Jumat, 16 September 2011

Wajah Pendidikan Indonesia



Pendidikan adalah usaha sadar dan terencana untuk mewujudkan suasana belajar dan proses pembelajaran agar peserta didik secara aktif mengembangkan potensi dirinya untuk memiliki kekuatan spiritual keagamaan, pengendalian diri, kepribadian, kecerdasan, akhlak mulia, serta keterampilan yang diperlukan dirinya, masyarakat, bangsa dan negara.
~ UU No. 20 Tahun 2003 Tentang SISDIKNAS
Untuk menuliskan judul diatas, sebenarnya saya merasa sangat geli. Ya, sangat geli terhadap apa-apa yang ada dalam pikiran saya ketika saya menuliskan judul tersebut. Well, tapi lupakan tentang apa-apa yang saya pikirkan, khawatir Anda pun membayangkan apa yang saya bayangkan. Haha.
Di sini, saya mau sedikit membahas tentang dunia pendidikan di Indonesia yang sudah menjadi barang komoditi dan sudah tak layak untuk dijadikan sandaran utama.
Saya sudah beberapa kali menerima email yang berisikan tentang reaksi makhluk-makhluk di dunia maya yang (mungkin) geregetan membaca catatan-catatan saya tentang sekolah. Ada yang (mungkin) kagum, sebel, menilai saya negatif secara sepihak, dan menganggap saya skeptis. Dan bermacam ungkapan lainnya.

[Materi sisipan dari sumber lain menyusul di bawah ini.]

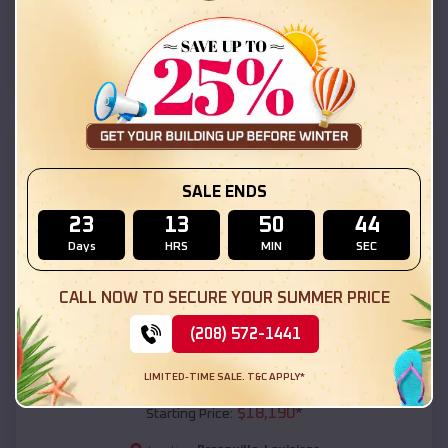
Presquille
,
Louisiana
Location:
(208) 572-1441
View Details
SKU :
EMB#111
SALE ENDS
23
13
50
42
Days
HRS
MIN
SEC
CALL NOW TO SECURE YOUR SUMMER PRICE
(208) 572-1441
Compare
LIMITED-TIME SALE. T&C APPLY*
54x20x12 Regular Roof Barn
$
18,190
*
Starting Price: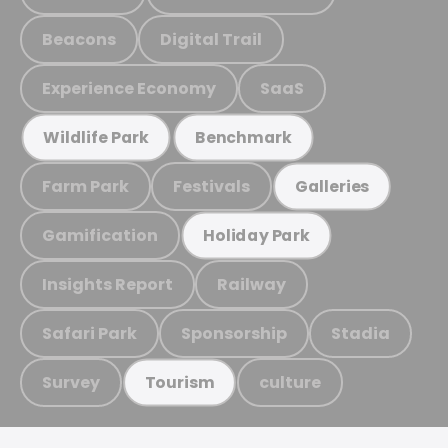
Beacons
Digital Trail
Experience Economy
SaaS
Wildlife Park
Benchmark
Farm Park
Festivals
Galleries
Gamification
Holiday Park
Insights Report
Railway
Safari Park
Sponsorship
Stadia
Survey
culture
Tourism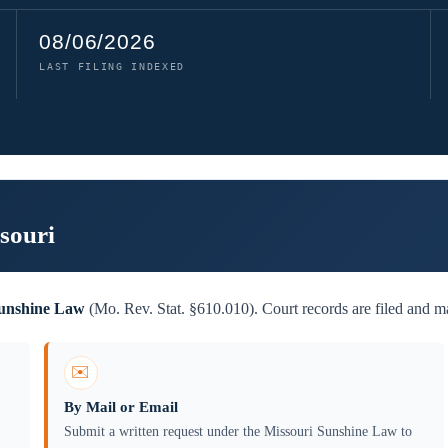
08/06/2026
LAST FILING INDEXED
souri
Sunshine Law
(Mo. Rev. Stat. §610.010). Court records are filed and ma
✉️
By Mail or Email
Submit a written request under the Missouri Sunshine Law to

Tidak perlu saya jelaskan lebih lanjut sepertinya Anda sudah sering mendengar, menonton dan membaca berita ada anak sekolah yang mati bunuh diri karena tidak lulus ujian nasional. Mendengar berita itu saja sudah bikin muak dengan sistem pendidikan kita. Terdengar skeptis, tapi Anda sepakat bahwa semua ini gara-gara budaya yang menomorsatukan sekolah dan kuliah. Jangan dulu membawa nama agama, karena toh dari dasarnya sudah menomorsatukan sekolah, dan kita tahu bahwa mata pelajaran untuk rohani di sekolah hanyalah sebatas pengetahuan, dan bukan sebagai dasar. Lebih parah lagi yaitu komersialisasi pendidikan yang benar-benar diskriminasi untuk orang yang tidak mampu. Yang lebih nelongso adalah sekolah mahal-mahal, kuliah mahal-mahal, dan bukan hanya materinya saja yang digembosi tapi juga tenaga dan pikiran. Ujung-ujungnya kerja hanya untuk ngejar UMR. Siapa lagi yang harus disalahkan?
Terjebak dalam sistem yang carut-marut. Fakta di atas hanyalah sekelumit dari kisah pilu potret pendidikan di negeri ini.
Semua itu akan berujung pada nilai. Kalau mau lulus syaratnya nilai, kalau mau lanjut ke pendidikan yang lebih tinggi atau melamar kerja harus punya nilai, mau beasiswa harus punya nilai, dan lain-lain. Lalu, mengapa hati, kreatifitas, emosi, budi pekerti, dan lain-lain tidak mendapatkan apresiasi? Jadi, ya wajar saja ketika siswa, guru, dan pihak sekolah ada yang berusaha sekuat tenaga agar siswanya dapat nilai bagus dengan menghalalkan berbagai cara. Kalau murid mendapatkan nilai tidak bagus, guru yang akan jadi kambing hitam. Kalau sudah begini akan meluber pada pembicaraan masalah baru.